— Assignment —
Copy out each line below containing "left".
Start of Source material
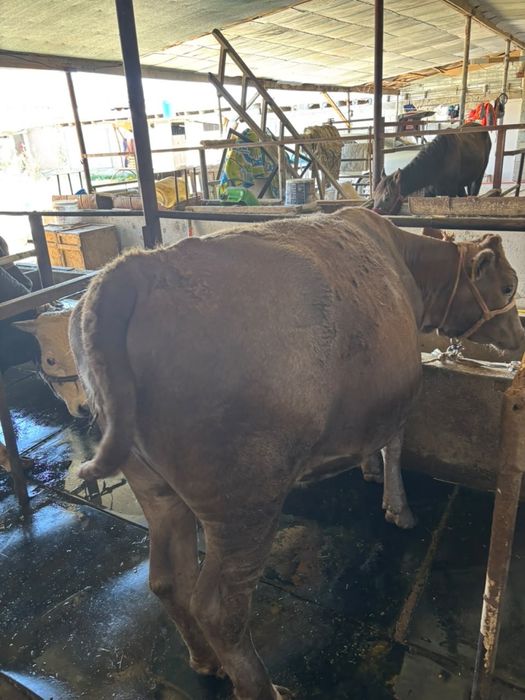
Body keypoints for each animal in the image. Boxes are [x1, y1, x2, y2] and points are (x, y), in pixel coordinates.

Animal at [21, 209, 525, 699]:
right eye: (508, 286)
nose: (519, 335)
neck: (410, 266)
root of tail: (128, 271)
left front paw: (367, 470)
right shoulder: (401, 388)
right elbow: (395, 442)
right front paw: (397, 508)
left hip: (153, 483)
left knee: (168, 578)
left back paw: (205, 662)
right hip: (244, 499)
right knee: (219, 607)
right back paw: (263, 688)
End of Source material
— Answer below —
left front paw: (367, 470)
left hip: (153, 483)
left knee: (168, 578)
left back paw: (205, 662)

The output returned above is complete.